• [Dataset rows]
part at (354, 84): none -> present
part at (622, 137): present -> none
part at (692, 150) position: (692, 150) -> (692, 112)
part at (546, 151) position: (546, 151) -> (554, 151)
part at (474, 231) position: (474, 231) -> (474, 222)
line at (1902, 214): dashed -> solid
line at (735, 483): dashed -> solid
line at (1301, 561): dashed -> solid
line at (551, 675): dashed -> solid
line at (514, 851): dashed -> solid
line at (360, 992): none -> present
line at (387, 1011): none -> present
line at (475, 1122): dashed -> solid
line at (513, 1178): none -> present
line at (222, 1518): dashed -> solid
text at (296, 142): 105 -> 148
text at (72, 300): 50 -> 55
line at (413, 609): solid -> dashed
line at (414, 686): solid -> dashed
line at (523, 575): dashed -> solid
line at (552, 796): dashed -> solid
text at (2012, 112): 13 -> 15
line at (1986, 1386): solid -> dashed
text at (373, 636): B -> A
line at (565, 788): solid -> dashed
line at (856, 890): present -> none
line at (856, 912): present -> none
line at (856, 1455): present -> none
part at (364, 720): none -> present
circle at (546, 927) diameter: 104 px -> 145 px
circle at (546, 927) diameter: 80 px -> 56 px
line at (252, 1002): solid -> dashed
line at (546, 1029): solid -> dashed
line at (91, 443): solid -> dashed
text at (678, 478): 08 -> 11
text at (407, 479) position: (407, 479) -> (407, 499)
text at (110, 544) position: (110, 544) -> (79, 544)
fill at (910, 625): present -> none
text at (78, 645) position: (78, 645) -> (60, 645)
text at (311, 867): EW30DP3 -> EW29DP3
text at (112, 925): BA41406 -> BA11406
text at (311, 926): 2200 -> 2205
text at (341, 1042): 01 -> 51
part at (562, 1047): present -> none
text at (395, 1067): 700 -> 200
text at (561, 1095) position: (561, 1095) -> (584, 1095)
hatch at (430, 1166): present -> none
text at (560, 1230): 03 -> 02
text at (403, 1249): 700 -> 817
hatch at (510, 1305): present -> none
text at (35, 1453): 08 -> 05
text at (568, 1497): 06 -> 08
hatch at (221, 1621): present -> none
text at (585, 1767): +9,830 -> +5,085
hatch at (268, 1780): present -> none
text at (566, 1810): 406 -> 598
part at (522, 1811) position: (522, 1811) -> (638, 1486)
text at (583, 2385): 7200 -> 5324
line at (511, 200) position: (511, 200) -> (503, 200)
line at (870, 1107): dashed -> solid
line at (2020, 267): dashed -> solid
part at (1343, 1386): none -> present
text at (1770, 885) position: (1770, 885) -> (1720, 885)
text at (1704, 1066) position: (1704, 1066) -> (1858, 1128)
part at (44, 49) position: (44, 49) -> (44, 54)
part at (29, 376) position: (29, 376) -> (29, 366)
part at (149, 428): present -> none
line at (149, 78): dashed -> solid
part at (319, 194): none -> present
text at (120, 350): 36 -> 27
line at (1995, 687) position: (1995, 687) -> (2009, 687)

• [The task] Convert the rows above, from the first row through the row containing "hatch at (268, 1780): present -> none" (both included), into a JSON list of strings with one string per row, omitting any blank lines.

• [Solution]
[
  "part at (354, 84): none -> present",
  "part at (622, 137): present -> none",
  "part at (692, 150) position: (692, 150) -> (692, 112)",
  "part at (546, 151) position: (546, 151) -> (554, 151)",
  "part at (474, 231) position: (474, 231) -> (474, 222)",
  "line at (1902, 214): dashed -> solid",
  "line at (735, 483): dashed -> solid",
  "line at (1301, 561): dashed -> solid",
  "line at (551, 675): dashed -> solid",
  "line at (514, 851): dashed -> solid",
  "line at (360, 992): none -> present",
  "line at (387, 1011): none -> present",
  "line at (475, 1122): dashed -> solid",
  "line at (513, 1178): none -> present",
  "line at (222, 1518): dashed -> solid",
  "text at (296, 142): 105 -> 148",
  "text at (72, 300): 50 -> 55",
  "line at (413, 609): solid -> dashed",
  "line at (414, 686): solid -> dashed",
  "line at (523, 575): dashed -> solid",
  "line at (552, 796): dashed -> solid",
  "text at (2012, 112): 13 -> 15",
  "line at (1986, 1386): solid -> dashed",
  "text at (373, 636): B -> A",
  "line at (565, 788): solid -> dashed",
  "line at (856, 890): present -> none",
  "line at (856, 912): present -> none",
  "line at (856, 1455): present -> none",
  "part at (364, 720): none -> present",
  "circle at (546, 927) diameter: 104 px -> 145 px",
  "circle at (546, 927) diameter: 80 px -> 56 px",
  "line at (252, 1002): solid -> dashed",
  "line at (546, 1029): solid -> dashed",
  "line at (91, 443): solid -> dashed",
  "text at (678, 478): 08 -> 11",
  "text at (407, 479) position: (407, 479) -> (407, 499)",
  "text at (110, 544) position: (110, 544) -> (79, 544)",
  "fill at (910, 625): present -> none",
  "text at (78, 645) position: (78, 645) -> (60, 645)",
  "text at (311, 867): EW30DP3 -> EW29DP3",
  "text at (112, 925): BA41406 -> BA11406",
  "text at (311, 926): 2200 -> 2205",
  "text at (341, 1042): 01 -> 51",
  "part at (562, 1047): present -> none",
  "text at (395, 1067): 700 -> 200",
  "text at (561, 1095) position: (561, 1095) -> (584, 1095)",
  "hatch at (430, 1166): present -> none",
  "text at (560, 1230): 03 -> 02",
  "text at (403, 1249): 700 -> 817",
  "hatch at (510, 1305): present -> none",
  "text at (35, 1453): 08 -> 05",
  "text at (568, 1497): 06 -> 08",
  "hatch at (221, 1621): present -> none",
  "text at (585, 1767): +9,830 -> +5,085",
  "hatch at (268, 1780): present -> none"
]